→ **What needs to be done**: Please reproduce every record exactly as written, leaving out the pictures.

--- Materials provided Enclosed Below ---

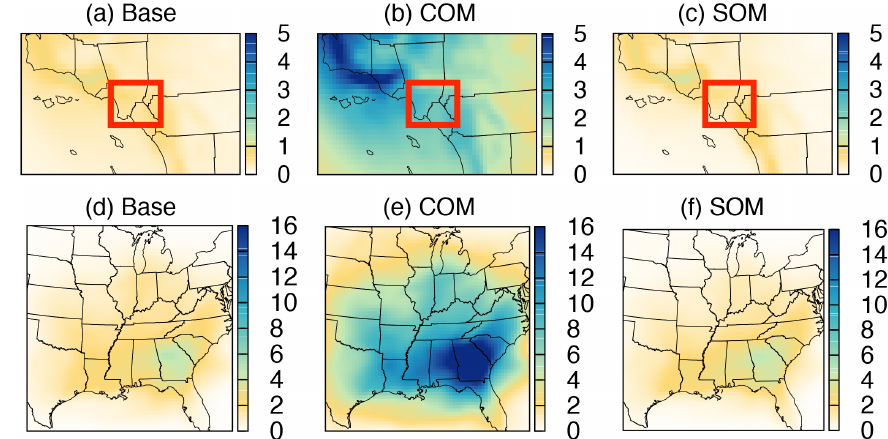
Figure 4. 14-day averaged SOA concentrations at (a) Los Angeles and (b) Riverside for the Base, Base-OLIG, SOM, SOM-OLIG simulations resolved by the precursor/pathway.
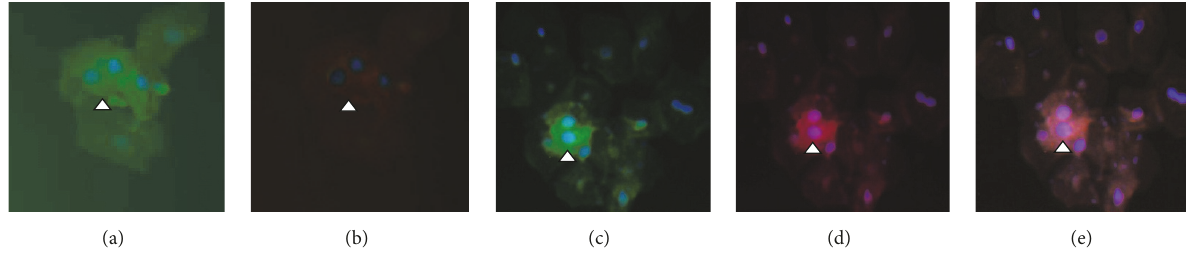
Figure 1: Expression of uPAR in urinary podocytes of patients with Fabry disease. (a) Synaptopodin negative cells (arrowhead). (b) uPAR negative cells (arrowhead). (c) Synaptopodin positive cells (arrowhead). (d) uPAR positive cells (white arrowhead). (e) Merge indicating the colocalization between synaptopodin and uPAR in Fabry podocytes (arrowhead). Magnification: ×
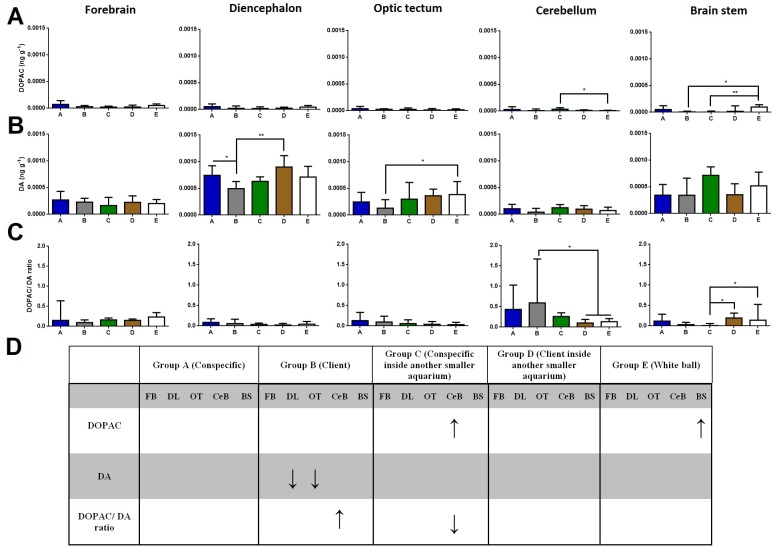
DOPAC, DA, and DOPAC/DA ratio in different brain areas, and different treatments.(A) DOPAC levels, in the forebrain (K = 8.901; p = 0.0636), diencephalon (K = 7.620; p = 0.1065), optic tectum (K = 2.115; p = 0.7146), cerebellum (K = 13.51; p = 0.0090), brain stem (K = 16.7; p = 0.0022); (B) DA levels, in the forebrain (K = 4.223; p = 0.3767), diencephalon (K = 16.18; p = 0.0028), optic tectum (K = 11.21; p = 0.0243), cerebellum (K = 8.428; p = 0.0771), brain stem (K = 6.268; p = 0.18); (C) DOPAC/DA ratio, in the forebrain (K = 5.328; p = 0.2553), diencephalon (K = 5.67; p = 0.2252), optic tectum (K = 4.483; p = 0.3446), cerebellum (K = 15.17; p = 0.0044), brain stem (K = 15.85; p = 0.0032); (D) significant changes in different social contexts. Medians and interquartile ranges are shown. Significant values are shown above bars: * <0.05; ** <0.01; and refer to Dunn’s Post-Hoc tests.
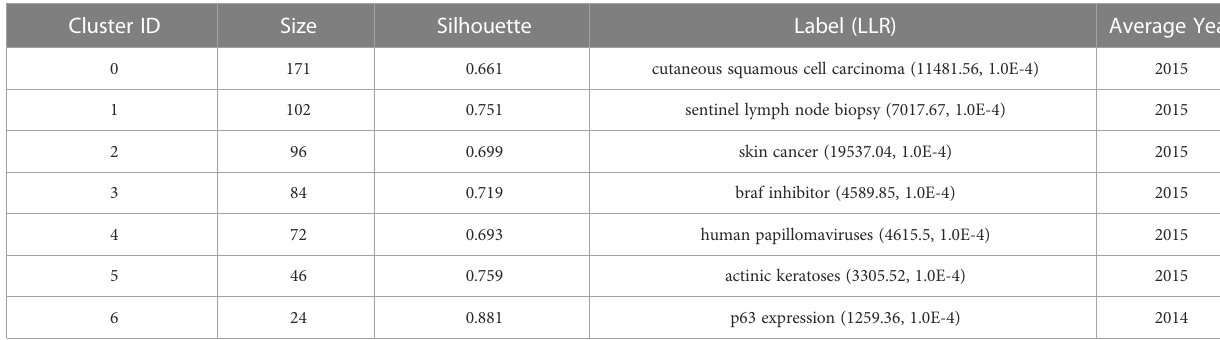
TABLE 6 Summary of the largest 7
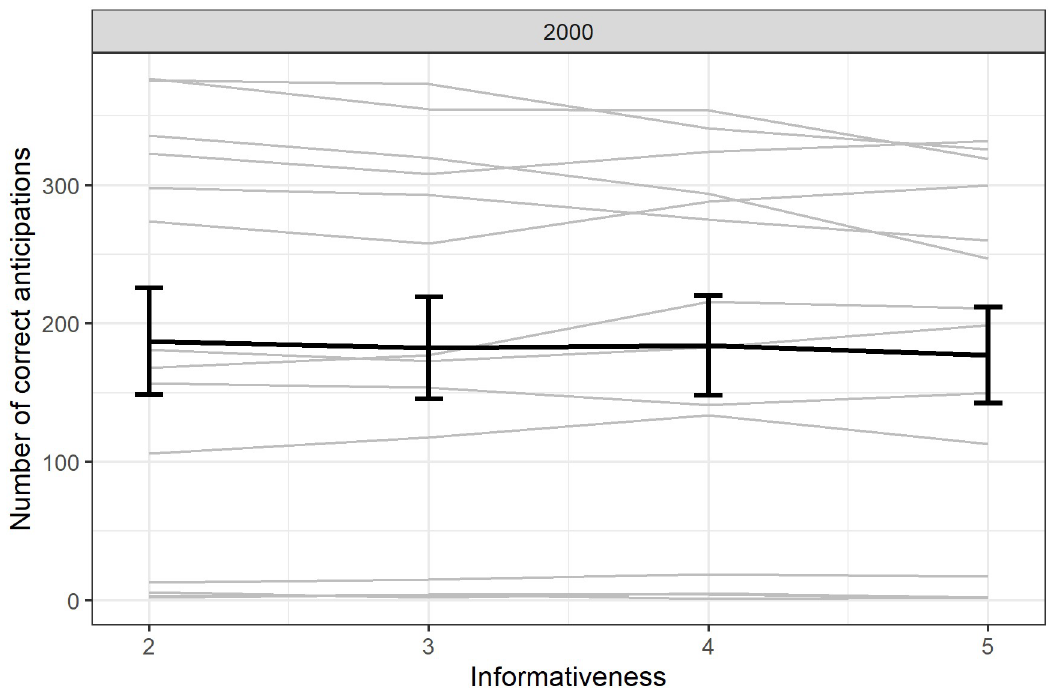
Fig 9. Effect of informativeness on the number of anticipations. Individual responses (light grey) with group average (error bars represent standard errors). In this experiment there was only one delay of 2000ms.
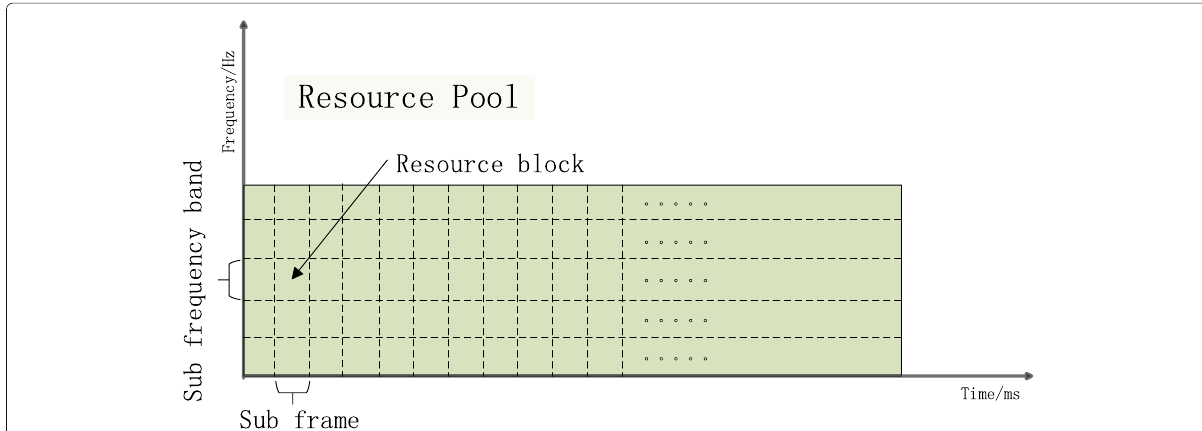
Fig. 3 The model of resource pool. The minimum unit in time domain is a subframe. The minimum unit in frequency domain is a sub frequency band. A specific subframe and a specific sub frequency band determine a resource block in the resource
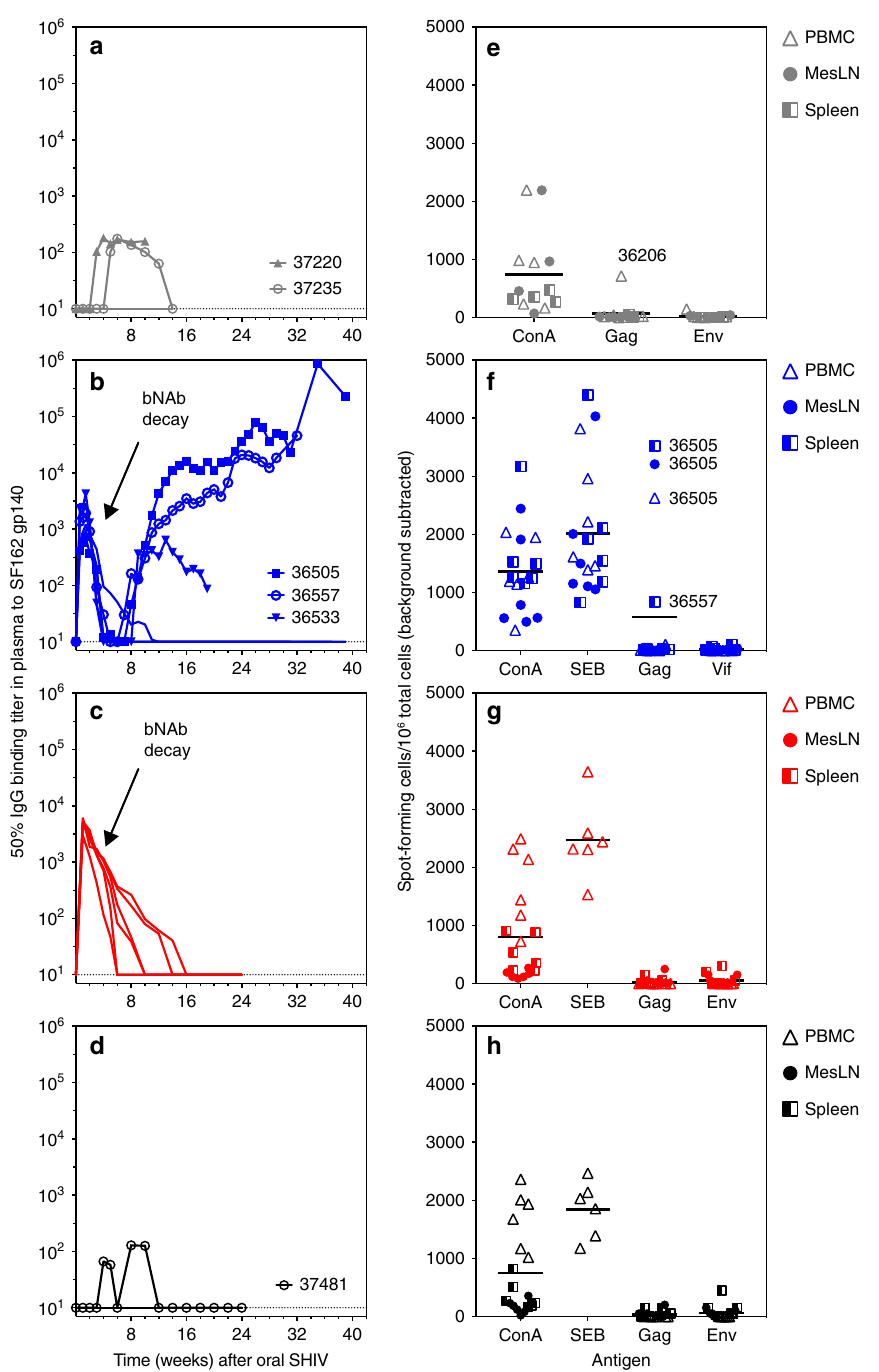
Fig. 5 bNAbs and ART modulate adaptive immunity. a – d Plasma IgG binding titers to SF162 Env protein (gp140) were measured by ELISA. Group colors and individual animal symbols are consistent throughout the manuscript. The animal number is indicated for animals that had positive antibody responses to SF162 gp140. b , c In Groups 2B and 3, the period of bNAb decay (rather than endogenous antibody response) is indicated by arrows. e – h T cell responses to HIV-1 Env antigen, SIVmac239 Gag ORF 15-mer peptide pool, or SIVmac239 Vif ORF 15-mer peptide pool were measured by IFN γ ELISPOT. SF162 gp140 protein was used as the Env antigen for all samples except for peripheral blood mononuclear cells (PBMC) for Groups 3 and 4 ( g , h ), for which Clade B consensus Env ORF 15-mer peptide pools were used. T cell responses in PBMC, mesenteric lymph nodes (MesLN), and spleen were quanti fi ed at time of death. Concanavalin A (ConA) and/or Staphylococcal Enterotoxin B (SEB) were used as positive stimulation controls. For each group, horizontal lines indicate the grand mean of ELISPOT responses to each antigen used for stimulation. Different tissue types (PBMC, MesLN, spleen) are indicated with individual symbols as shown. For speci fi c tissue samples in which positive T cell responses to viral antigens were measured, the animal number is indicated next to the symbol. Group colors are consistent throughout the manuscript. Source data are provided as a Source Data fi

--- End of Enclosed Materials provided ---

→ **Solution to this exercise**:
Figure 4. 14-day averaged SOA concentrations at (a) Los Angeles and (b) Riverside for the Base, Base-OLIG, SOM, SOM-OLIG simulations resolved by the precursor/pathway.
Figure 1: Expression of uPAR in urinary podocytes of patients with Fabry disease. (a) Synaptopodin negative cells (arrowhead). (b) uPAR negative cells (arrowhead). (c) Synaptopodin positive cells (arrowhead). (d) uPAR positive cells (white arrowhead). (e) Merge indicating the colocalization between synaptopodin and uPAR in Fabry podocytes (arrowhead). Magnification: ×
DOPAC, DA, and DOPAC/DA ratio in different brain areas, and different treatments.(A) DOPAC levels, in the forebrain (K = 8.901; p = 0.0636), diencephalon (K = 7.620; p = 0.1065), optic tectum (K = 2.115; p = 0.7146), cerebellum (K = 13.51; p = 0.0090), brain stem (K = 16.7; p = 0.0022); (B) DA levels, in the forebrain (K = 4.223; p = 0.3767), diencephalon (K = 16.18; p = 0.0028), optic tectum (K = 11.21; p = 0.0243), cerebellum (K = 8.428; p = 0.0771), brain stem (K = 6.268; p = 0.18); (C) DOPAC/DA ratio, in the forebrain (K = 5.328; p = 0.2553), diencephalon (K = 5.67; p = 0.2252), optic tectum (K = 4.483; p = 0.3446), cerebellum (K = 15.17; p = 0.0044), brain stem (K = 15.85; p = 0.0032); (D) significant changes in different social contexts. Medians and interquartile ranges are shown. Significant values are shown above bars: * <0.05; ** <0.01; and refer to Dunn’s Post-Hoc tests.
TABLE 6 Summary of the largest 7
Fig 9. Effect of informativeness on the number of anticipations. Individual responses (light grey) with group average (error bars represent standard errors). In this experiment there was only one delay of 2000ms.
Fig. 3 The model of resource pool. The minimum unit in time domain is a subframe. The minimum unit in frequency domain is a sub frequency band. A specific subframe and a specific sub frequency band determine a resource block in the resource
Fig. 5 bNAbs and ART modulate adaptive immunity. a – d Plasma IgG binding titers to SF162 Env protein (gp140) were measured by ELISA. Group colors and individual animal symbols are consistent throughout the manuscript. The animal number is indicated for animals that had positive antibody responses to SF162 gp140. b , c In Groups 2B and 3, the period of bNAb decay (rather than endogenous antibody response) is indicated by arrows. e – h T cell responses to HIV-1 Env antigen, SIVmac239 Gag ORF 15-mer peptide pool, or SIVmac239 Vif ORF 15-mer peptide pool were measured by IFN γ ELISPOT. SF162 gp140 protein was used as the Env antigen for all samples except for peripheral blood mononuclear cells (PBMC) for Groups 3 and 4 ( g , h ), for which Clade B consensus Env ORF 15-mer peptide pools were used. T cell responses in PBMC, mesenteric lymph nodes (MesLN), and spleen were quanti fi ed at time of death. Concanavalin A (ConA) and/or Staphylococcal Enterotoxin B (SEB) were used as positive stimulation controls. For each group, horizontal lines indicate the grand mean of ELISPOT responses to each antigen used for stimulation. Different tissue types (PBMC, MesLN, spleen) are indicated with individual symbols as shown. For speci fi c tissue samples in which positive T cell responses to viral antigens were measured, the animal number is indicated next to the symbol. Group colors are consistent throughout the manuscript. Source data are provided as a Source Data fi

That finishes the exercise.